Friday, May 23, 2025

A hot take on current events

 In a recent tragedy, two Israeli embassy employees were shot after an event in Washington, D.C. Aside from the crazies who justify murder and defend it as a viable expression of resistance to actions of a foreign government, people see the murders as wrong. I see the murders as wrong. So let's not get the wrong idea about what I'm about to explore.

One thing which is being thrown around is the claim that the murders were not just an attack on Israel (seeing the 2 employees as proxies) but that they were anti-Semitic. I have been wrestling with that and I'll explain why:

the attacker targeted Israelis (though even this is unknown and until we know how he chose his targets, we won't know his motivation explicitly; we will just be inferring)

the attacker recited slogans that relate to Israel, Gaza and the mideast. He said and did nothing which invoked religion.

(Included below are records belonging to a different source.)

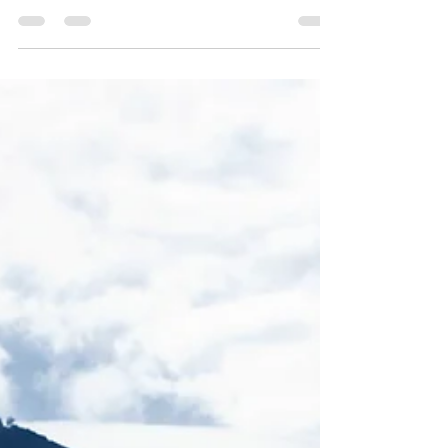
your post in a few short, punchy sentences
and entices your audience to continue
reading....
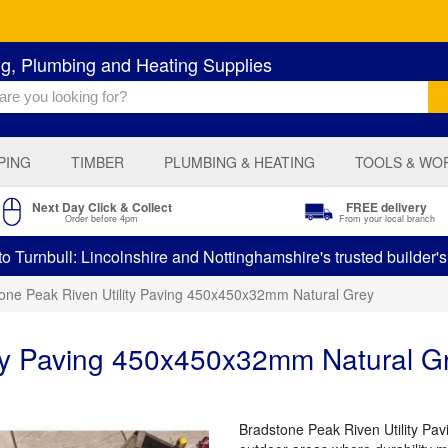
ng, Plumbing and Heating Supplies
PING
TIMBER
PLUMBING & HEATING
TOOLS & WO
Next Day Click & Collect
FREE delivery
Order before 4pm
From your local branch
 Turnbull: Lincolnshire and Nottinghamshire's trusted builder'
one Peak Riven Utility Paving 450x450x32mm Natural Grey
ity Paving 450x450x32mm Natural G
Bradstone Peak Riven Utility Pavin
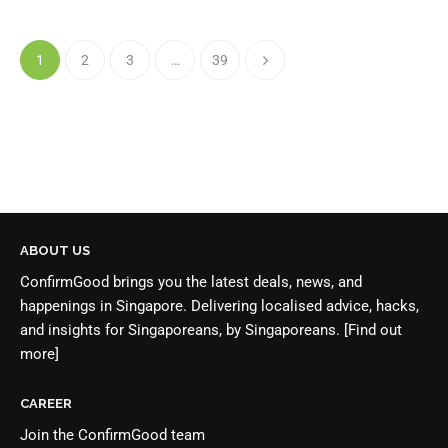
1
2
3
…
39
ABOUT US
ConfirmGood brings you the latest deals, news, and
happenings in Singapore. Delivering localised advice, hacks,
and insights for Singaporeans, by Singaporeans.
[Find out
more]
CAREER
Join the
ConfirmGood team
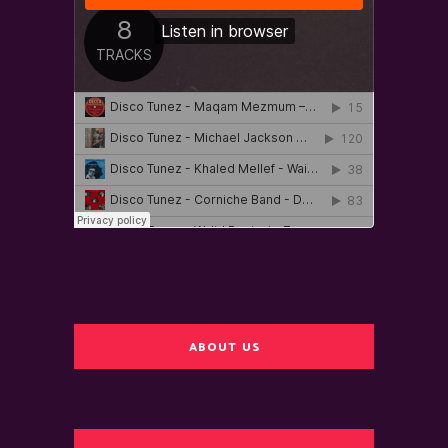
ABOUT US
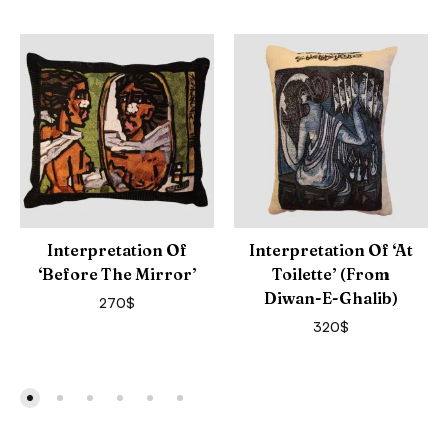
Interpretation Of
Interpretation Of ‘At
‘Before The Mirror’
Toilette’ (from
Diwan-E-Ghalib)
270
$
320
$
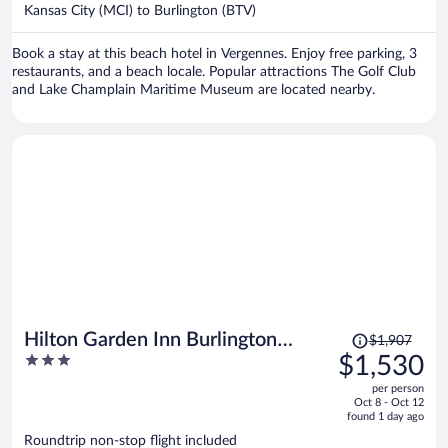
$1,151
Kansas City (MCI) to Burlington (BTV)
per
person
Book a stay at this beach hotel in Vergennes. Enjoy free parking, 3
restaurants, and a beach locale. Popular attractions The Golf Club
and Lake Champlain Maritime Museum are located nearby.
Price
Hilton Garden Inn Burlington
$1,907
was
3
$1,530
Downtown
$1,907,
out
per person
price
of
Oct 8 - Oct 12
is
5
found 1 day ago
now
Roundtrip non-stop flight included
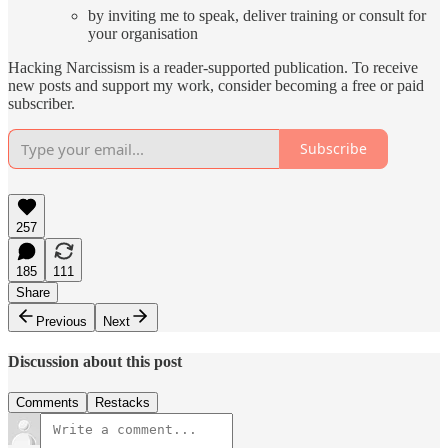
by inviting me to speak, deliver training or consult for
your organisation
Hacking Narcissism is a reader-supported publication. To receive
new posts and support my work, consider becoming a free or paid
subscriber.
Subscribe
257
185
111
Share
Previous
Next
Discussion about this post
Comments
Restacks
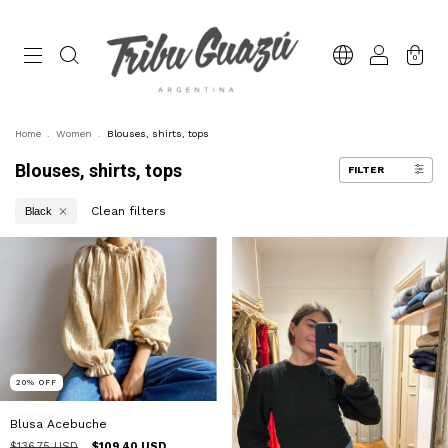
0
Home
.
Women
.
Blouses, shirts, tops
Blouses, shirts, tops
FILTER
Clean filters
Black
20
%
OFF
Blusa Acebuche
$136.75 USD
$109.40 USD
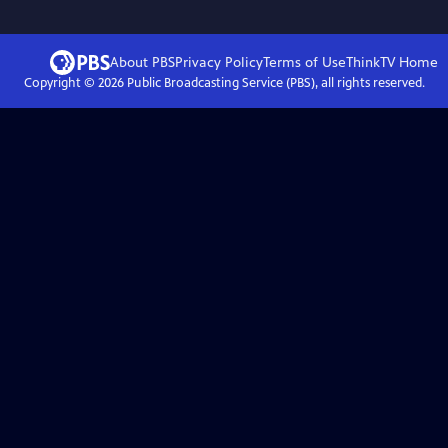
About PBS
Privacy Policy
Terms of Use
ThinkTV
Home
Copyright ©
2026
Public Broadcasting Service (PBS), all rights reserved.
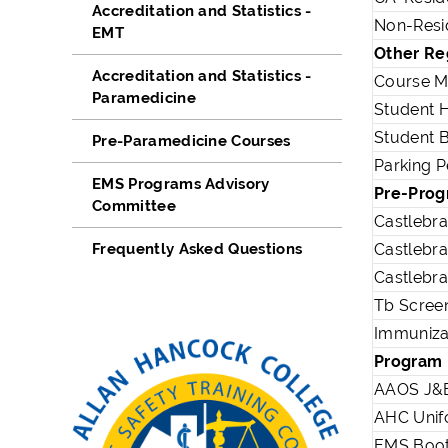
Accreditation and Statistics -
Non-Resid
EMT
Other Re
Accreditation and Statistics -
Course M
Paramedicine
Student H
Student 
Pre-Paramedicine Courses
Parking P
EMS Programs Advisory
Pre-Prog
Committee
Castlebr
Frequently Asked Questions
Castlebr
Castlebr
Tb Screen
Immuniza
Program
AAOS J&B
AHC Unif
EMS Boo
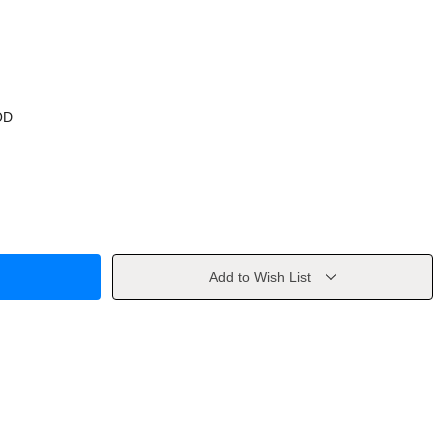
OD
Add to Wish List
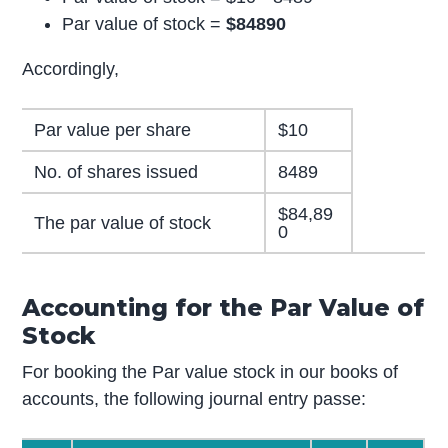
Par value of stock =
$84890
Accordingly,
Par value per share
$10
No. of shares issued
8489
$84,89
The par value of stock
0
Accounting for the Par Value of
Stock
For booking the Par value stock in our books of
accounts, the following journal entry passe:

one of the victims was not, according to Jewish law, Jewish. Did the shooter know or care about his religion? Does it matter if the attacker THOUGHT he was Jewish? Or thought that he was Jewish according to Judaism (does killing obvious non-Jews coming out of a synagogue make the attack anti-Semitic?) The victim was only patrilineally Jewish -- who determines religion to find out if the attack was religiously motivated?

the attacker attacked outside of a Jewish museum and after an event that was sponsored by a Jewish group. Was it just that assumption of Jewishness because of context?

I just have questions -- I don't know whether this is a prime example of the difference between pure anti-Zionism and anti-Semitism, or where this is an example of how the two are conflated accurately.

Tuesday, May 20, 2025

Standing alone, together

 There's something about a prayer that's magic (H/T SOB).

Every few years, I like to visit Israel because I like to visit the Kotel, the Western Wall. I use those moments to recharge my spiritual battery. I go up to the wall and I close my eyes. I turn on all my other senses and I try to soak in the experience, planting memories and feelings that I will tap into for the next weeks, months and years when I pray elsewhere. It is sort of like my version of Tintern Abbey

There is a tension I have noticed in prayer, but not a bad one -- the role of the individual and of the community. We try to pray with a minyan, a quorum, so that we can unite as a congregation and petition God as a force. But our central prayer, the Amidah (standing) [also called the Shmoneh Esrei though that only really applies to the weekday version, and even then, in the breach] separates us from the collective. We stand silently, We retreat into our own personal cocoon of prayer. The community, abuzz with the sounds of prayer turns silent. And when you close your eyes, or cover yourself with a tallit, or look down into your prayerbook intently, everything else disappears and you are now alone, standing in front of the Creator, using your own voice to plead. I close my eyes and I'm in front of the Kotel again. No matter how crowded the room, when I close my eyes, I'm alone -- just me and the big guy. Brutal honesty and no one else is there. The room is empty.

But then, in the words of my prayers, I notice something. Though I am alone in the presence of God, I pray in the plural. It isn't all about me. I'm still part of the collective even in my most private moments. An entire room of inviduals, silently standing before God, pleading for the group. I love that moment because it ties together so many opposites. This prayer symbolizes, to me, the reconciling of theoretically mutually exclusive concepts which then allows me, the finite, to connect with the infinite.

It is a beautiful feeling to so lose yourself in singular prayer that you forget that you are part of a united force of ten or more, all actually praying together, unaware of each other's existence.